Tuesday, May 28, 2019

Hindalco and Vedanta: Tale of two aluminum producers and their strategies

Hindalco Industries, the country’s largest aluminium producer, says it is preparing to use the majority of its domestic output for the downstream segment over the next five years.

However, the Anil Agarwal-led Vedanta, its peer company, has no such plan.

Hindalco says it wishes to insulate itself from price fluctuations on the London Metal Exchange (LME). So, the Aditya Birla Group company aims to use 75 per cent of its domestic aluminium production for the downstream segment. At present, of Hindalco’s aluminium production of 1.3 million tonnes in India, only 300,000 tonnes is for this segment. “At a standalone level, LME aluminium impacts us significantly. So, the bigger plan is to move towards consumer-facing products. We have the ability to make aluminium can-body sheets in India at our Hirakud (Odisha) plant. At present, the Indian market for cans is small at about 29,000 tonnes ( annually) and, hence, has huge growth potential,” explained M anaging Director Satish Pai.

On a consolidated basis, 60-65 per cent of Hindalco's revenue comes from the downstream segment, US-based Novelis holding the lion’s share. Within the segment, Hindalco is looking at aluminium in housing, in transportation such as buses and trucks, and semi-rigid containers and foils, among other products.

“After the plastic ban, we have seen demand for semi-rigid aluminium containers grow along with foils. Also, in the transportation segment, Hindalco has registered a 12 per cent year-on-year growth in the March quarter, mainly in the trucks and buses category,” Pai said.

The smelting operations are at Renukoot in Uttar Pradesh, Aditya Aluminium in Odisha at Hirakud, and at Mahan Aluminium in Madhya Pradesh. Combined, these produce around 1.3 million tonnes of primary aluminium annually.
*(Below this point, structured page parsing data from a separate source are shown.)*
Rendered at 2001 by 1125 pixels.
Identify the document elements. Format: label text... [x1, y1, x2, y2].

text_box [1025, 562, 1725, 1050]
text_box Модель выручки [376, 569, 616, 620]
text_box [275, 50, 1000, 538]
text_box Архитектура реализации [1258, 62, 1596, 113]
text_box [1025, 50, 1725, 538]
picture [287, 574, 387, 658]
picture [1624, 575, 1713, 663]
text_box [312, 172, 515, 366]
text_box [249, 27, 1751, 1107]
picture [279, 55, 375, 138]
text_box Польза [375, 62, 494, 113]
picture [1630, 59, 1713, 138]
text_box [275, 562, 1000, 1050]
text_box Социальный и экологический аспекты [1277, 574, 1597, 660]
Moving into the downstream segment from the core commodity allows the product to become a pass-through in dealing with LME price fluctuation. Currently, only seven or eight per cent of all the aluminium consumed in India is by the packaging sector, said industry officials.
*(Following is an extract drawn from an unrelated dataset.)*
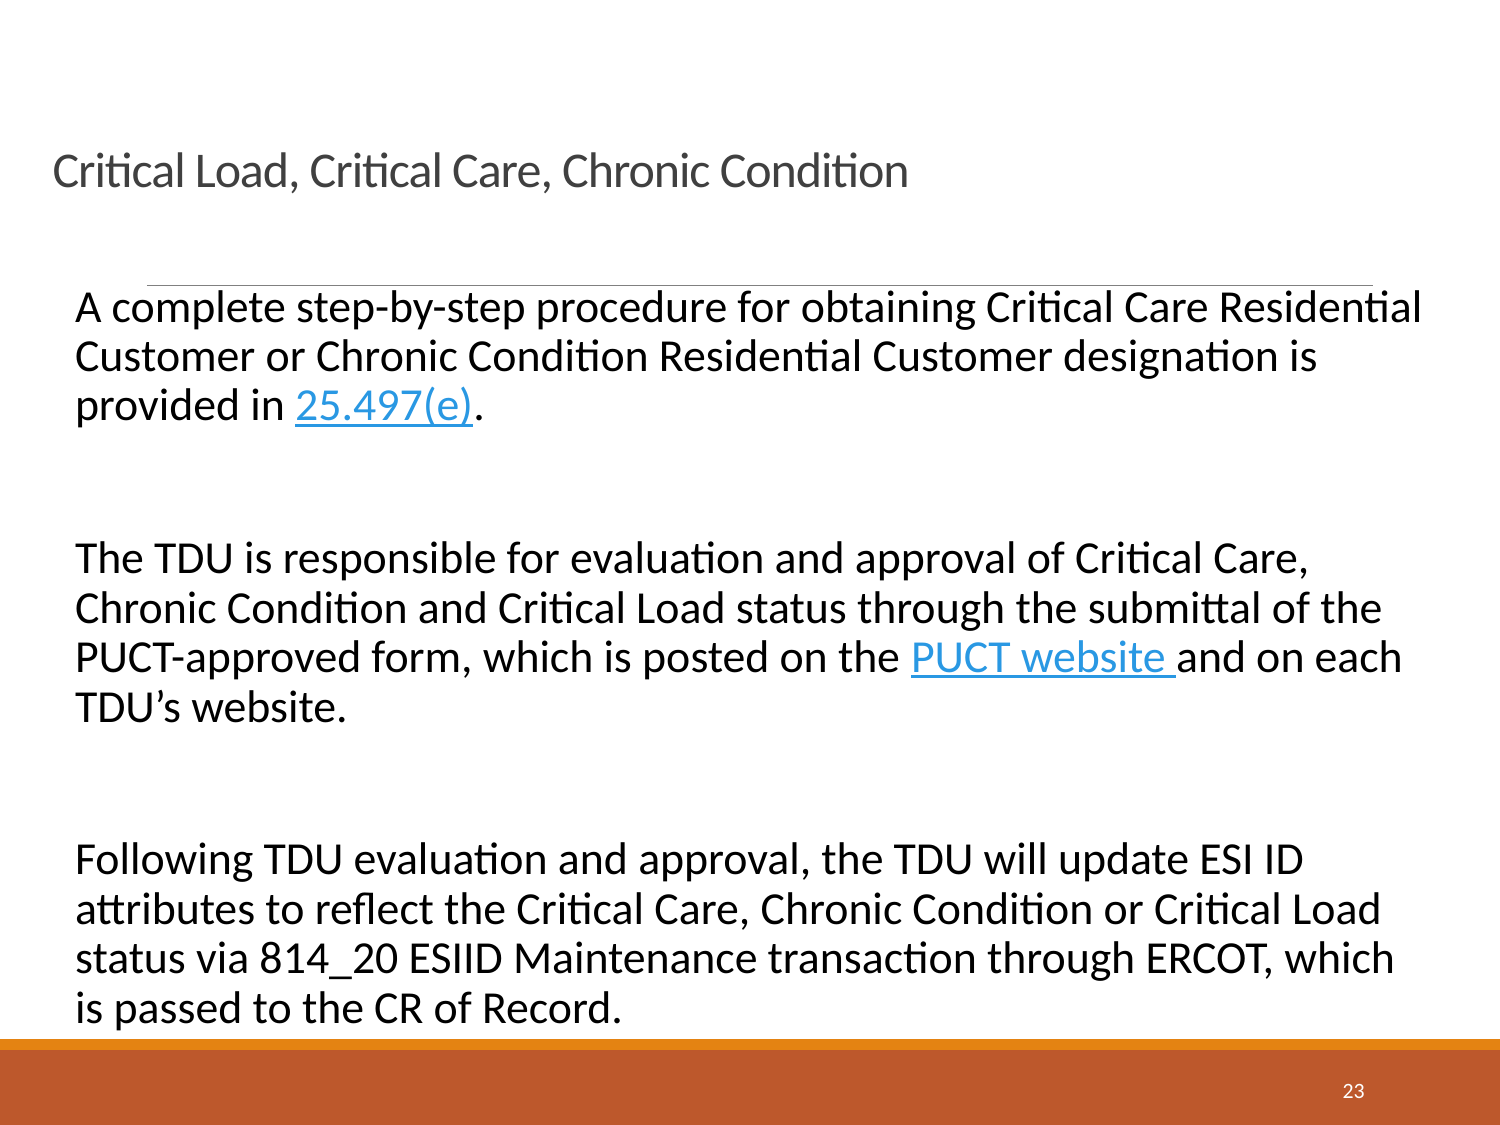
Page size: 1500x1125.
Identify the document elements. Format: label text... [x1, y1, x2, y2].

list A complete step-by-step procedure for obtaining Critical Care Residential Customer or Chronic Condition Residential Customer designation is provided in 25.497(e). The TDU is responsible for evaluation and approval of Critical Care, Chronic Condition and Critical Load status through the submittal of the PUCT-approved form, which is posted on the PUCT website and on each TDU’s website. Following TDU evaluation and approval, the TDU will update ESI ID attributes to reflect the Critical Care, Chronic Condition or Critical Load status via 814_20 ESIID Maintenance transaction through ERCOT, which is passed to the CR of Record. [75, 275, 1425, 1048]
slide_number 23 [1218, 1059, 1380, 1120]
title Critical Load, Critical Care, Chronic Condition [37, 99, 1475, 205]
Meanwhile, Vedanta has no plan to go the downstream way. It has a different idea for making global aluminium price volatility a pass-through for itself. “We are already moving up our product portfolio into value-added products. We will focus on this segment alone, as we are of the view that this is going to create shareholder value for us,” said Ajay Kapur, chief executive officer (aluminium and power).